## EXCERPTED PASSAGE
Person reading a document at a wooden table with a laptop, phone, and calendar nearby in a kitchen setting.

You set up the direct debit once, years ago, and left it alone. The broadband works, the lights come on, the app pings your monthly bill. Prices have crept up but you tell yourself it’s just the cost-of-living wave you’re riding along with everyone else.

Then one day you actually open the bill. Tucked away in small print is a line you’ve never really noticed: “Minimum term ended: 12/03/2021”. Your deal finished years ago. Since then, your loyalty has quietly turned into a surcharge.

Across the UK, households who checked that one date – the “out of contract” point on broadband and energy – have knocked £600 a year or more off their bills in a single phone call or switch. Not by turning the heating off or cancelling Netflix. Just by refusing to pay the “couldn’t be bothered to check” premium.

The tiny line on your bill that adds up to hundreds

Broadband, mobile and many energy deals all work the same way. You sign up to a fixed term – usually 12, 18 or 24 months – lured by an introductory price and maybe a freebie router or gift card. During that minimum term, you get the deal you were promised. When it ends, your contract doesn’t. It quietly rolls on.

What usually changes is the price. Your discount expires, you slide on to a “standard” or “out of contract” tariff, and the monthly cost jumps. The service is identical. The only thing that’s changed is that you stopped being new.

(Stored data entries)

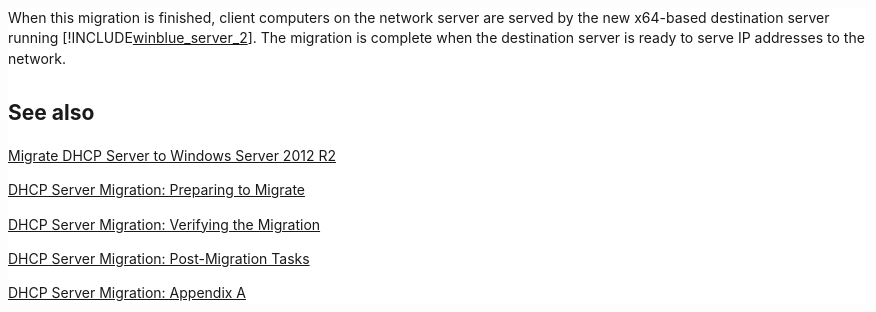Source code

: When this migration is finished, client computers on the network server are served by the new x64\-based destination server running [!INCLUDE[winblue_server_2](../Token/winblue_server_2_md.md)]. The migration is complete when the destination server is ready to serve IP addresses to the network.  
  
## See also  
[Migrate DHCP Server to Windows Server 2012 R2](../Topic/Migrate-DHCP-Server-to-Windows-Server-2012-R2.md)  
  
[DHCP Server Migration: Preparing to Migrate](../Topic/DHCP-Server-Migration--Preparing-to-Migrate.md)  
  
[DHCP Server Migration: Verifying the Migration](../Topic/DHCP-Server-Migration--Verifying-the-Migration.md)  
  
[DHCP Server Migration: Post-Migration Tasks](../Topic/DHCP-Server-Migration--Post-Migration-Tasks.md)  
  
[DHCP Server Migration: Appendix A](../Topic/DHCP-Server-Migration--Appendix-A.md)  
  
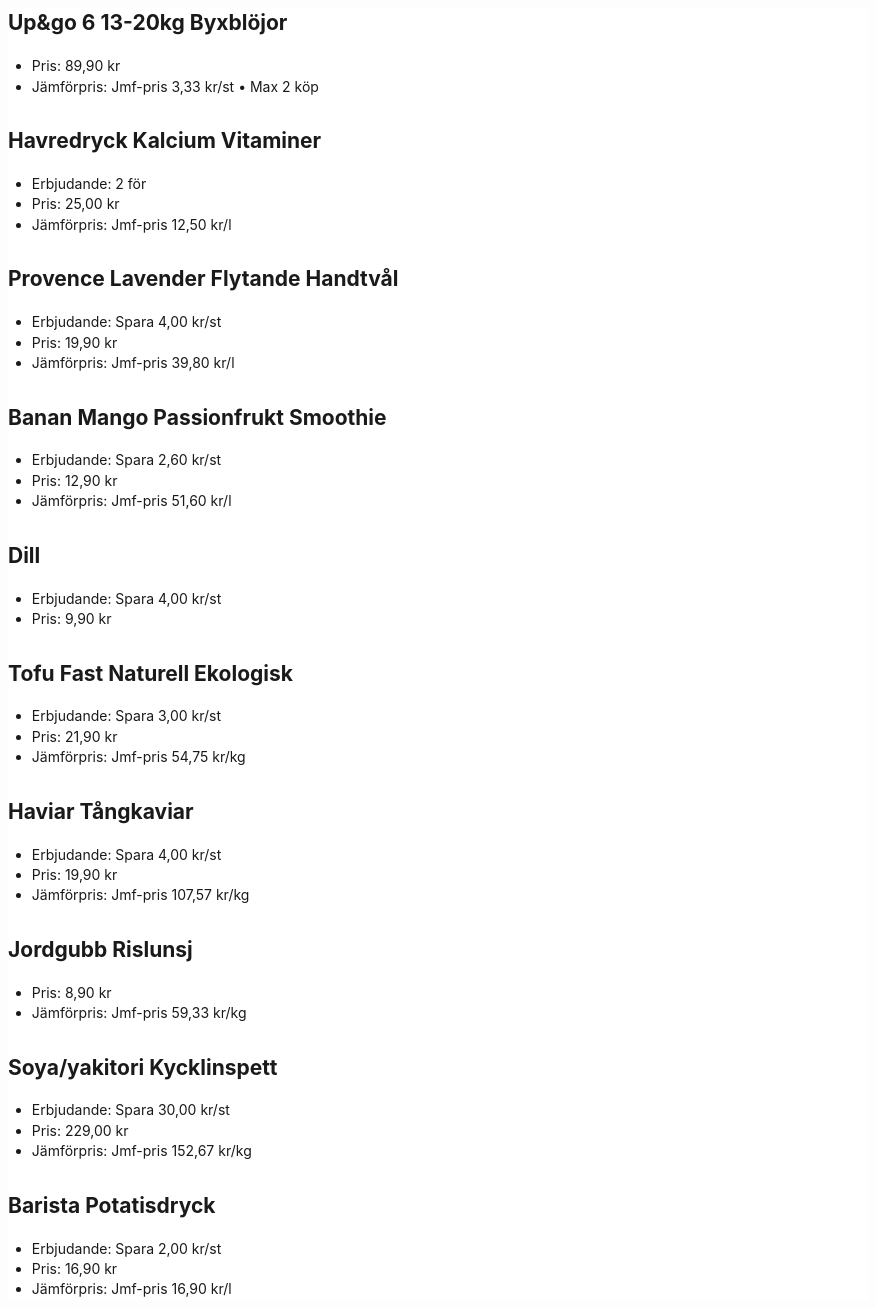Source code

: ## Up&go 6 13-20kg Byxblöjor
- Pris: 89,90 kr
- Jämförpris: Jmf-pris 3,33 kr/st • Max 2 köp

## Havredryck Kalcium Vitaminer
- Erbjudande: 2 för
- Pris: 25,00 kr
- Jämförpris: Jmf-pris 12,50 kr/l

## Provence Lavender Flytande Handtvål
- Erbjudande: Spara 4,00 kr/st
- Pris: 19,90 kr
- Jämförpris: Jmf-pris 39,80 kr/l

## Banan Mango Passionfrukt Smoothie
- Erbjudande: Spara 2,60 kr/st
- Pris: 12,90 kr
- Jämförpris: Jmf-pris 51,60 kr/l

## Dill
- Erbjudande: Spara 4,00 kr/st
- Pris: 9,90 kr

## Tofu Fast Naturell Ekologisk
- Erbjudande: Spara 3,00 kr/st
- Pris: 21,90 kr
- Jämförpris: Jmf-pris 54,75 kr/kg

## Haviar Tångkaviar
- Erbjudande: Spara 4,00 kr/st
- Pris: 19,90 kr
- Jämförpris: Jmf-pris 107,57 kr/kg

## Jordgubb Rislunsj
- Pris: 8,90 kr
- Jämförpris: Jmf-pris 59,33 kr/kg

## Soya/yakitori Kycklinspett
- Erbjudande: Spara 30,00 kr/st
- Pris: 229,00 kr
- Jämförpris: Jmf-pris 152,67 kr/kg

## Barista Potatisdryck
- Erbjudande: Spara 2,00 kr/st
- Pris: 16,90 kr
- Jämförpris: Jmf-pris 16,90 kr/l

## TASK LIST
- 1) For each statement, say yes or no to whether it agrees with the article on out-of-contract bills, and quote the article's deciding words. (a) Fixed-term deals usually run for 12, 18 or 24 months. (b) When the minimum term ends, the contract ends with it. (c) Households saved £600 a year or more by turning the heating off.
- 2) Write a continuation of the article on out-of-contract bills, starting right after its final sentence.

## WRITTEN ANSWERS
- 1)
(a) Yes: "usually 12, 18 or 24 months"
(b) No: "When it ends, your contract doesn’t. It quietly rolls on."
(c) No: "Not by turning the heating off or cancelling Netflix."

- 2)
With broadband, that can mean:

  • The same or slower speed than new customers
  • Higher monthly price than the deal currently splashed across the provider’s homepage
  • Automatic above-inflation price rises baked into the small print

With energy, the picture is a bit different but the trap is similar. If you were on a fixed-rate tariff, when that ends you’re normally moved to your supplier’s standard variable tariff (SVT). Sometimes that’s fine, especially when the price cap falls – but often you’re just parked on a default rate because no one nudged you to move.

On paper, these are “standard” prices. In practice, they’re a loyalty tax.

Why loyalty is now a penalty, not a perk

Once upon a time, being a long-standing customer might have meant better treatment. Today, for broadband and energy especially, the best prices are usually reserved for people who are new, shouting, or about to leave.

Companies know three things:

  1. New customer offers pull people in
  2. Most of us hate admin and avoid switching
  3. Many will accept a bill creep if it happens slowly

So they design prices around that. Enticing intro deals, followed by steep “out of contract” rates that rely on your inertia.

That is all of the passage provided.